Ma la democrazia non è un negozio, ha osservato Luigi Zanda (Pd). E i parlamentari — ha aggiunto Andrea Cangini (FI) — non danno il buon esempio disertando, bensì continuando a lavorare. Hanno ragione, tutti e due. Anche perché le Camere dovranno quantomeno convertire in legge i decreti varati dal governo. Qualcuno suggerisce tuttavia di lasciarli decadere, tanto il Consiglio dei ministri può sempre riproporli tali e quali, rispolverando una vecchia prassi castigata poi dalla Consulta. Altri consigliano d’accorparli in un superdecreto, in modo che il Parlamento venga scomodato una volta soltanto. Mezzucci, espedienti di bassa lega. Se messi in opera, finirebbero per certificare l’irrilevanza delle Camere.

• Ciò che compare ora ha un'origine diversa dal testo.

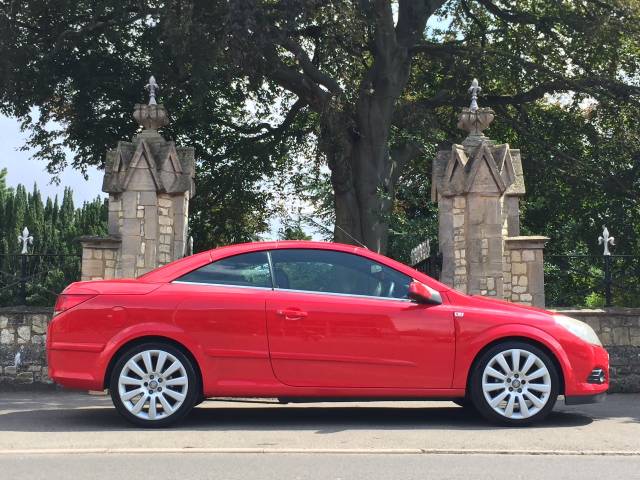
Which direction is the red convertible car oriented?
to the viewer's right

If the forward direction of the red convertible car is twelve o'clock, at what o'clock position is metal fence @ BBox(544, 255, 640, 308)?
The metal fence is roughly at 10 o'clock from the red convertible car.

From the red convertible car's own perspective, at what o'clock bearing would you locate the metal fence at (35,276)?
The metal fence is roughly at 8 o'clock from the red convertible car.

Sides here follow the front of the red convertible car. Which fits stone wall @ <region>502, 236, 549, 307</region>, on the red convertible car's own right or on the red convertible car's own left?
on the red convertible car's own left

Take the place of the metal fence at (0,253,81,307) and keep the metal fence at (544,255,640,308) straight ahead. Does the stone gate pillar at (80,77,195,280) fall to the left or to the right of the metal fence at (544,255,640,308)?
right
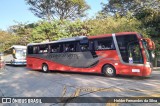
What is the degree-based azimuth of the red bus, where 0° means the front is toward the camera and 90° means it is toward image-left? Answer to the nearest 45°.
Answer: approximately 315°

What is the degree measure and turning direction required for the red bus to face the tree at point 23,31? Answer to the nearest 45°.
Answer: approximately 180°

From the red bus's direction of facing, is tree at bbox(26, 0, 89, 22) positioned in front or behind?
behind
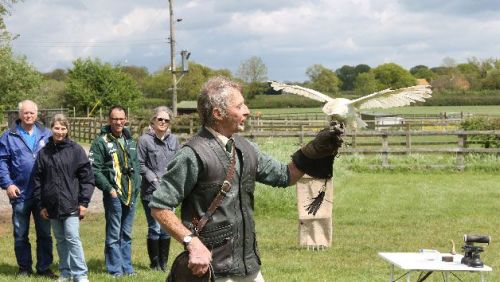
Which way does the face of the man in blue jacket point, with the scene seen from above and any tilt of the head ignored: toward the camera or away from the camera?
toward the camera

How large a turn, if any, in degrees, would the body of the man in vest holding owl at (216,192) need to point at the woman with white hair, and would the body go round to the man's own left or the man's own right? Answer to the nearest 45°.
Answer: approximately 135° to the man's own left

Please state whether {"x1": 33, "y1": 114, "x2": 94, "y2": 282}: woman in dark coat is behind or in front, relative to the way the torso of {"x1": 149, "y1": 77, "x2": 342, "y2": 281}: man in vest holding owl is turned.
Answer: behind

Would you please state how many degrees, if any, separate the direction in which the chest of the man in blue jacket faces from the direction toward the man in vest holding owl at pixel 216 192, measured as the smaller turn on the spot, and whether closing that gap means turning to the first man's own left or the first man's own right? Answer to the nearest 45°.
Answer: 0° — they already face them

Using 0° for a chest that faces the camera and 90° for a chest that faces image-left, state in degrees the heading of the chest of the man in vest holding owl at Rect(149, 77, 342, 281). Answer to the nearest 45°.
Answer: approximately 315°

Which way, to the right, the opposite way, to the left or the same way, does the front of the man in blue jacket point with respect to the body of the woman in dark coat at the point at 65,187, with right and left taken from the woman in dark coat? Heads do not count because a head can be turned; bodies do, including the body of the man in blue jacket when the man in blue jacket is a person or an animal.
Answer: the same way

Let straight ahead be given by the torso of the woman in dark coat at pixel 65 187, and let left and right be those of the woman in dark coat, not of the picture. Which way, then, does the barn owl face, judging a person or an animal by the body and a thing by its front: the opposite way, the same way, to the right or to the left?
to the right

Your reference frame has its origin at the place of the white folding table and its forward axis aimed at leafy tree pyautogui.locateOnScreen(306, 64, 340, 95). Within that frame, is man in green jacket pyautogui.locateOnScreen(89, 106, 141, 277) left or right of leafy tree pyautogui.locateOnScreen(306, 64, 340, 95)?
left

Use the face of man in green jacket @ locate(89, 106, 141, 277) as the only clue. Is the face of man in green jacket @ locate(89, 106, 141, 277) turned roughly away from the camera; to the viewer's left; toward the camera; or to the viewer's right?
toward the camera

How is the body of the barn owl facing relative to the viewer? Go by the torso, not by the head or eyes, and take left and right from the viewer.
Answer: facing the viewer and to the left of the viewer

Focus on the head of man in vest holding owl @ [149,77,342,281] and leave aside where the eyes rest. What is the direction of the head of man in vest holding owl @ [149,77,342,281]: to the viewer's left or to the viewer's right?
to the viewer's right

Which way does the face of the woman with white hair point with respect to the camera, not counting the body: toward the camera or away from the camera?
toward the camera

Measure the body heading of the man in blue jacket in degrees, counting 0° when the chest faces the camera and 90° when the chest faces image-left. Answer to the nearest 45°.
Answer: approximately 0°

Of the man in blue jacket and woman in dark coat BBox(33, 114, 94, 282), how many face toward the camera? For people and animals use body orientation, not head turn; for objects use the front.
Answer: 2

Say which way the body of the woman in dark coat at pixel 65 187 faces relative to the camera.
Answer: toward the camera

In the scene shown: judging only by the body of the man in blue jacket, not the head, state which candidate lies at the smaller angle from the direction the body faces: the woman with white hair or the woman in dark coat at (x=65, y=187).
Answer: the woman in dark coat

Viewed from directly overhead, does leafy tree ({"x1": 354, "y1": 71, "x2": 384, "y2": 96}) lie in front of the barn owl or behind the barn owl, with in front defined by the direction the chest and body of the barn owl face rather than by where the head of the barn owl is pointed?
behind

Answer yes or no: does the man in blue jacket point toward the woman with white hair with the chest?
no
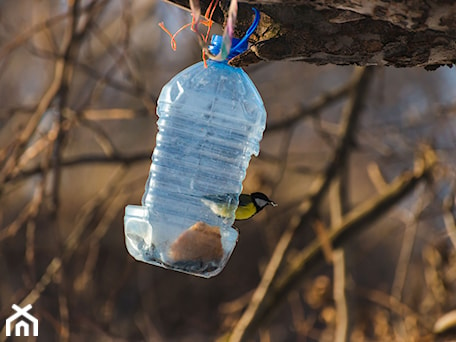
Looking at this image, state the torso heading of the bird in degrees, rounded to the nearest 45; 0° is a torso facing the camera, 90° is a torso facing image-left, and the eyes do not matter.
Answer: approximately 270°
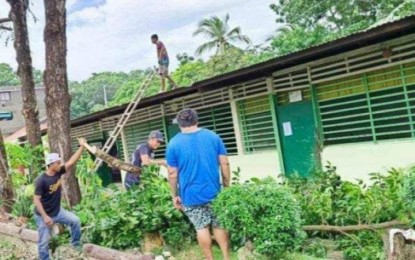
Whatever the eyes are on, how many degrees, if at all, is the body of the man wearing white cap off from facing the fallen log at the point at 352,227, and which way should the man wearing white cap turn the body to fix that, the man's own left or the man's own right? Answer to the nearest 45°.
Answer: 0° — they already face it

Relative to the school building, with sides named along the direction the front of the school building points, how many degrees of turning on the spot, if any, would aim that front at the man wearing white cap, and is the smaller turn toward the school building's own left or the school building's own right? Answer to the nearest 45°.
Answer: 0° — it already faces them

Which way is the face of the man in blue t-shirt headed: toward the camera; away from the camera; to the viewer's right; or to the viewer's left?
away from the camera

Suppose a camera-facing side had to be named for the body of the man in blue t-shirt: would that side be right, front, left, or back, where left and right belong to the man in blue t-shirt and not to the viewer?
back

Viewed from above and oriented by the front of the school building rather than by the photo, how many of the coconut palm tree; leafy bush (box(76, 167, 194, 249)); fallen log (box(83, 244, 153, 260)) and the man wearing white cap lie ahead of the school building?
3

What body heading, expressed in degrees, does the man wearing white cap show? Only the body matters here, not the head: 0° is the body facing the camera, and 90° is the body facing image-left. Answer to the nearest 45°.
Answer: approximately 315°

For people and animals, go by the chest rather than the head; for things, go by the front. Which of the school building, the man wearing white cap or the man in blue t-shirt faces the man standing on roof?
the man in blue t-shirt

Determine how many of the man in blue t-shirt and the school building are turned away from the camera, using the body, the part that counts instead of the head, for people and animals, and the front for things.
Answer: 1

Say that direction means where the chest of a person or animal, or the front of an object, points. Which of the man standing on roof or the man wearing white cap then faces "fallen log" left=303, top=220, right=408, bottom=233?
the man wearing white cap
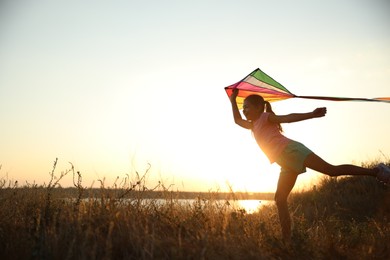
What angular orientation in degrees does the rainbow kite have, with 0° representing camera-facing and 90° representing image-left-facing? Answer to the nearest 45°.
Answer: approximately 90°

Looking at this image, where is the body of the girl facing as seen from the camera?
to the viewer's left
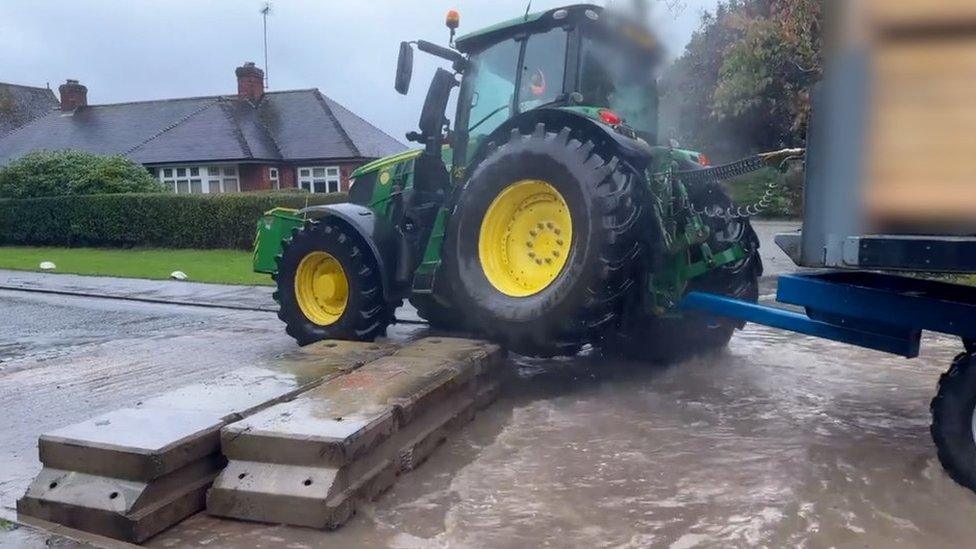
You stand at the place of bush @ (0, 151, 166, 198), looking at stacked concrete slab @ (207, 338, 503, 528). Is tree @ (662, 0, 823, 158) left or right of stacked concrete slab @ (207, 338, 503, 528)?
left

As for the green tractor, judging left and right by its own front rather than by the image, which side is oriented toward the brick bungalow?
front

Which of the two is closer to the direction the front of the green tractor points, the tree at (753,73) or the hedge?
the hedge

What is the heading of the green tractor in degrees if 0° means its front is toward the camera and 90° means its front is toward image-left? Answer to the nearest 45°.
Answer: approximately 135°

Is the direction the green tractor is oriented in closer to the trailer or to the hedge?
the hedge

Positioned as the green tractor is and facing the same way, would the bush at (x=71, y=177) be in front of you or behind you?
in front

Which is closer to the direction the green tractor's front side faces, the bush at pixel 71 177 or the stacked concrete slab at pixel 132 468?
the bush

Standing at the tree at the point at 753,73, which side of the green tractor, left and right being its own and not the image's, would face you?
right

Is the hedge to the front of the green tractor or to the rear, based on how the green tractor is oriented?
to the front

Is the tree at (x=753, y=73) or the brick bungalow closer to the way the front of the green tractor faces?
the brick bungalow

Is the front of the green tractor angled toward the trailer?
no

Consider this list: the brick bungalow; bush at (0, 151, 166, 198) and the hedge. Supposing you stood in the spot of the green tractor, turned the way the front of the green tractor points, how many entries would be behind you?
0

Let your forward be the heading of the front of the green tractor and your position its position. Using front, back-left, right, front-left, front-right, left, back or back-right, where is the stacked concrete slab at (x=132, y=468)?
left

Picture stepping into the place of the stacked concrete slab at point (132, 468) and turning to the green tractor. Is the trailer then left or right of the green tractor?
right

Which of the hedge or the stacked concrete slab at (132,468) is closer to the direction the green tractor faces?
the hedge

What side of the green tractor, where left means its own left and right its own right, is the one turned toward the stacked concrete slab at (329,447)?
left
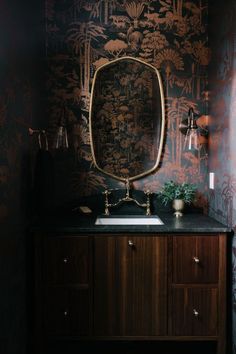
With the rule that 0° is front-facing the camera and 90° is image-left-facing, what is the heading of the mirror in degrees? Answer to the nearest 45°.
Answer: approximately 0°

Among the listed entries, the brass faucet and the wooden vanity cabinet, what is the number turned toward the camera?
2

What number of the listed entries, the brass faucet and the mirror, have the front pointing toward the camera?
2
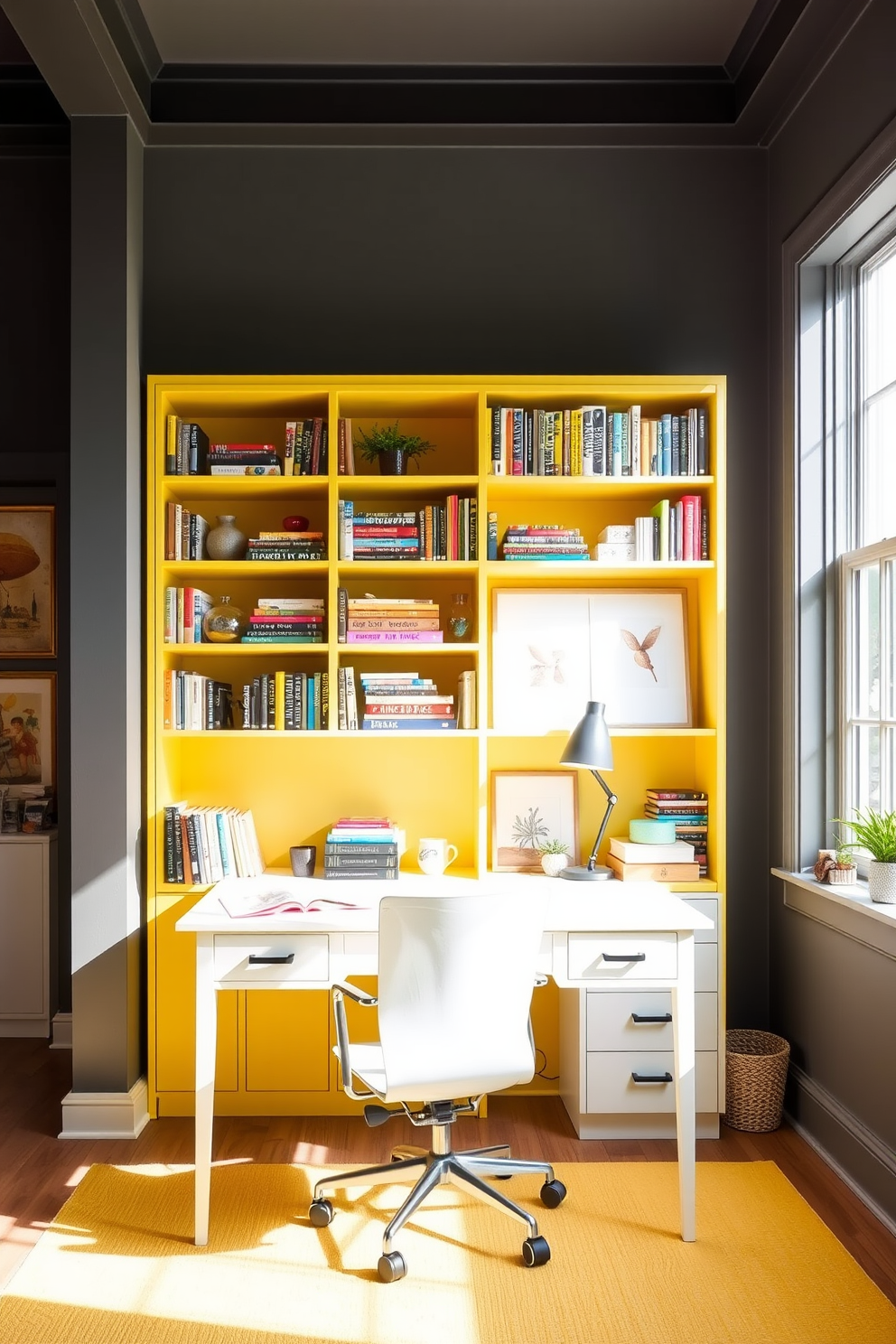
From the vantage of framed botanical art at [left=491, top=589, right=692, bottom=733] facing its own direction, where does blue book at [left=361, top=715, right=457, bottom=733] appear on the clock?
The blue book is roughly at 2 o'clock from the framed botanical art.

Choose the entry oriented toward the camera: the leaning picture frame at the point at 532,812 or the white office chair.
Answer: the leaning picture frame

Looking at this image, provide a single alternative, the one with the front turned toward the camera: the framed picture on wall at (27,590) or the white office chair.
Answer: the framed picture on wall

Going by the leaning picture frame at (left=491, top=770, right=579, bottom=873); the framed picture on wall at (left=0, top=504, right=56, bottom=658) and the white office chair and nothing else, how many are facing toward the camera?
2

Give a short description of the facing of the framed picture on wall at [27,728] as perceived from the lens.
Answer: facing the viewer

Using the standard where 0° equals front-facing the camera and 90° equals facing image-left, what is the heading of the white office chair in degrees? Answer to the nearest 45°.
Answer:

C’è uno strumento, viceversa, che anche in questo tempo eccezionale può rinvigorirle: il voto telematico.

Vero, la Costituzione (articolo 64) richiede la «maggioranza dei presenti» per la validità delle delibere di Camera e Senato. Però già adesso i parlamentari in missione vengono conteggiati fra i presenti. Sono presenti — sia pure dietro lo schermo d’un computer — gli studenti che ricevono lezioni online, così come i parrocchiani che ascoltano la messa in streaming. Il voto a distanza è in uso, per esempio, presso il Parlamento catalano. E l’ultimo decreto legge del governo permette ai Consigli comunali e provinciali di riunirsi in videoconferenza. Faccia lo stesso pure il Parlamento: meglio distante che latitante.